Page excerpt:

Content starts

I first came to The Royal Marsden as a patient 16 years ago. I’m now a mentor for laryngectomy patients, using my cancer journey to help others
I was diagnosed with laryngeal cancer (cancer of the voice box) in 2000 and came to The Royal Marsden for radiotherapy. Shortly afterwards, a lump the size of a tennis ball appeared on my neck, so this was removed.
But in 2005, I was having trouble breathing and needed an emergency tracheotomy. The samples taken from my neck identified an aggressive form of cancer, and I was told that my best option was a laryngectomy – surgery to remove my voice box. I also needed a stoma, which is a permanent hole at the base of my neck, to enable me to breathe. I was devastated.
I will never forget the patient mentor who came to see me with the speech therapist before my operation. They were so supportive and those early conversations really helped me to deal with what was to come. I was focused on getting myself back to my job at Amec Rail as a training consultant, and felt like the cancer was an inconvenience in my life.
After the operation, my speech therapist taught me how to breathe correctly and to talk by covering the stoma. My family and colleagues were very supportive and I went back to work. Although life certainly changed, wearing a tie was the only thing I couldn’t manage.
Having a stoma in your neck is rare and people do ask questions, particularly my eight puzzled grandchildren. But I’m open and honest about it. I don’t wear a scarf to hide it; it’s part of me. I change the base plate around my stoma myself every two days and it’s become like changing a plaster.

Content ends

Input data:
Content starts

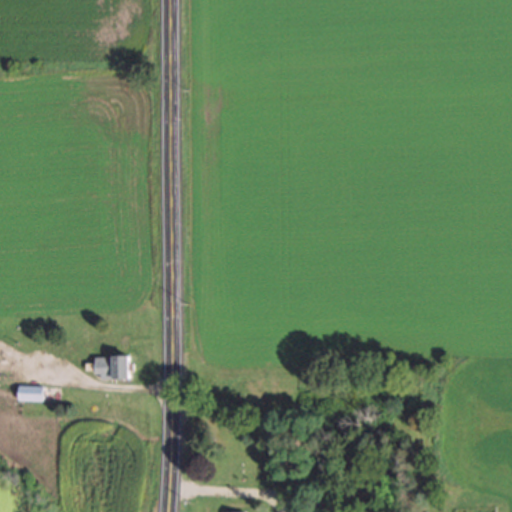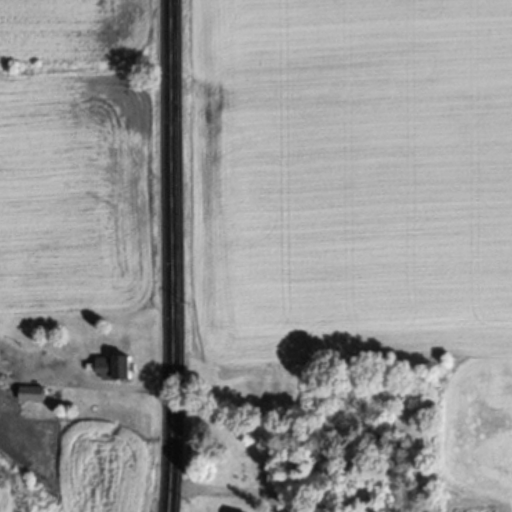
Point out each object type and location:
road: (166, 256)
building: (113, 367)
road: (109, 388)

Content ends

Apply what you read:
1. Write out the laryngectomy account between "After the operation, my" and "changing a plaster.", inclusive.
2. According to the laryngectomy account, what job was the writer focused on returning to?
3. Carry on the laryngectomy account from the point where it stops.

Answers for the exercise:
1.
After the operation, my speech therapist taught me how to breathe correctly and to talk by covering the stoma. My family and colleagues were very supportive and I went back to work. Although life certainly changed, wearing a tie was the only thing I couldn’t manage.
Having a stoma in your neck is rare and people do ask questions, particularly my eight puzzled grandchildren. But I’m open and honest about it. I don’t wear a scarf to hide it; it’s part of me. I change the base plate around my stoma myself every two days and it’s become like changing a plaster.

2. Training consultant at Amec Rail.

3.
Talking to new patients is hugely rewarding and I answer their questions about life afterwards honestly. If patients have information at the start of their journey, they feel more empowered about what is happening to them. Sadly, the effects of this type of cancer are long-lasting, so it’s vital to have support. Dedicating my time to helping Royal Marsden patients and staff is my way of giving something back.
Although life certainly changed after my operation, wearing a tie was the only thing I couldn’t manage
Kate Ashforth, Joint Head of Speech and Language Therapy, says:
“Derrick has been a wonderful help to the Speech and Language Therapy Department’s laryngectomies. Laryngectomy surgery is life-changing as it involves loss of the voice and breathing ia a stoma. We meet all of our patients before their surgery to explain how they can communicate following their operation.
“But it is through meeting Derrick that they really understand how the surgery will affect them. Derrick has also taken part in training programmes for nurses caring for laryngectomy patients, which has given them the practical experience they need. Meeting someone as positive and honest as Derrick is vital for our patients, as they can see that he is thriving and enjoying retirement with his family."